| WORK ORDER |
Return each line below that contains the word "réalisés". Case counts.

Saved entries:
-*-*-
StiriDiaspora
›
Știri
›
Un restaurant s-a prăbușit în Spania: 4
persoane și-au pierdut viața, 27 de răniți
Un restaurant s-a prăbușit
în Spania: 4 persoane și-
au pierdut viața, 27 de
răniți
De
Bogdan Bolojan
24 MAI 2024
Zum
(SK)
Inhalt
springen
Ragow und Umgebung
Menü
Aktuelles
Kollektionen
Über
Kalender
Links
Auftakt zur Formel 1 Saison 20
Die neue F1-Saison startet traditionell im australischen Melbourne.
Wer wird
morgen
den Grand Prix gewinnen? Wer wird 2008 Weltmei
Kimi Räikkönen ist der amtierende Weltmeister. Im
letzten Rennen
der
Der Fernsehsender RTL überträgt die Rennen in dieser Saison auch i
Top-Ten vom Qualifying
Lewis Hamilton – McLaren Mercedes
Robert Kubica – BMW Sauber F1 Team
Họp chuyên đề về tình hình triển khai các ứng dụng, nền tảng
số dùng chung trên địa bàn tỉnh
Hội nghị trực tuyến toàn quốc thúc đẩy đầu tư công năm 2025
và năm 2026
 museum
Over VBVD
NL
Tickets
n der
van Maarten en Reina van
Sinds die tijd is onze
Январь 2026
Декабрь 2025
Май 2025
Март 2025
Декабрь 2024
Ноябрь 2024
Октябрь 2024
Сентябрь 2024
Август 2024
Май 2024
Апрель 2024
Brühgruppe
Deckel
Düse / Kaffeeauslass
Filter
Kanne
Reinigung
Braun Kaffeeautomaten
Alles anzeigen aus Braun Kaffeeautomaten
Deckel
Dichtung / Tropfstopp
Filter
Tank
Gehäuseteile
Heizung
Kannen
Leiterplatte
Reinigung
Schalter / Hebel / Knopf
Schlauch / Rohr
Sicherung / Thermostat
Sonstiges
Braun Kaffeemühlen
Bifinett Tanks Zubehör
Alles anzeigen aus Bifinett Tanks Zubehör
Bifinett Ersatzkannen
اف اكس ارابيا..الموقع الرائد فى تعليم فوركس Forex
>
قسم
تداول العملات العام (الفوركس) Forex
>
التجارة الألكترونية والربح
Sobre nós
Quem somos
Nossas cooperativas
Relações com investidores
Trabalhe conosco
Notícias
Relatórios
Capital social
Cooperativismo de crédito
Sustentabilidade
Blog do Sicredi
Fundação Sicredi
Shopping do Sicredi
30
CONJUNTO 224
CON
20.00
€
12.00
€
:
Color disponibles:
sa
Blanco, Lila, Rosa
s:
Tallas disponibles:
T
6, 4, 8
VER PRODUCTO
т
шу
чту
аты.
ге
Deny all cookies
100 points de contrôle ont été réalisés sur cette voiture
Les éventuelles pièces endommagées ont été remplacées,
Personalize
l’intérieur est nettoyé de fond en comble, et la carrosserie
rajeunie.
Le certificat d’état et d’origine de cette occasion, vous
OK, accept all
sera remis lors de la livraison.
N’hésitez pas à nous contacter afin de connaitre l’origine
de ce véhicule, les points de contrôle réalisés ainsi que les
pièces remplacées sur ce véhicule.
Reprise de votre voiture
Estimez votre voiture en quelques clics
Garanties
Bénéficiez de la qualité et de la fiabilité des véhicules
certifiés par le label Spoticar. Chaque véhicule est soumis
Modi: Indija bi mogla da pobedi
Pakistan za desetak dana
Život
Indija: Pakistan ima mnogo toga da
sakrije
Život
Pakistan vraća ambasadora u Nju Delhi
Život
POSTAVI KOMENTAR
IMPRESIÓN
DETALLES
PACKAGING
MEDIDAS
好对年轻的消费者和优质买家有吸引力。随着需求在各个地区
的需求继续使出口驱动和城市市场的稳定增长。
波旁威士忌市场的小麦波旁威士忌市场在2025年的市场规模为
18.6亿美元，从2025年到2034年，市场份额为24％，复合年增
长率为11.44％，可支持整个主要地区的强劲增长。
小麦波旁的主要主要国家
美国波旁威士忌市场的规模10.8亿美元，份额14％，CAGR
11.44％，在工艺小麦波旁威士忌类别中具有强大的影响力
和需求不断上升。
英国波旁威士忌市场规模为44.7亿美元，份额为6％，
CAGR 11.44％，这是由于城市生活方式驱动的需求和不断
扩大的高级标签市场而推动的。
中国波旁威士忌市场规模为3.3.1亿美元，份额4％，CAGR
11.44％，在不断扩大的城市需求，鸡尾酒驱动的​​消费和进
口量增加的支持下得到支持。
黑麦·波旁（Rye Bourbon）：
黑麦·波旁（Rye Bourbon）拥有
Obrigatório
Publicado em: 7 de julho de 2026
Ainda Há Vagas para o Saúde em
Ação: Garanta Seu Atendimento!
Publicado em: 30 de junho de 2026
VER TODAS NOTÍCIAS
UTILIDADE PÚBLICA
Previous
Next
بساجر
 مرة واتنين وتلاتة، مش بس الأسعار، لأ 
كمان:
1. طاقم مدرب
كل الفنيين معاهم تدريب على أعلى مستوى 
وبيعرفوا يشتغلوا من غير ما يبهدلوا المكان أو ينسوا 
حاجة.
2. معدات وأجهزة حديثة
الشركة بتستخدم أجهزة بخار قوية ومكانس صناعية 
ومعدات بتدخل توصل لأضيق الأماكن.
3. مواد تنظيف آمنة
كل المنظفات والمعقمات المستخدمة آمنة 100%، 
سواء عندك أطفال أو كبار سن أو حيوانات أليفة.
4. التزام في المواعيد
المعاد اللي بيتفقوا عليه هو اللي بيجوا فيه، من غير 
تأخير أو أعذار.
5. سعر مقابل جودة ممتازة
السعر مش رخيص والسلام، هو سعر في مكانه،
-*-*-
| RESPONSE BOX |
100 points de contrôle ont été réalisés sur cette voiture
de ce véhicule, les points de contrôle réalisés ainsi que les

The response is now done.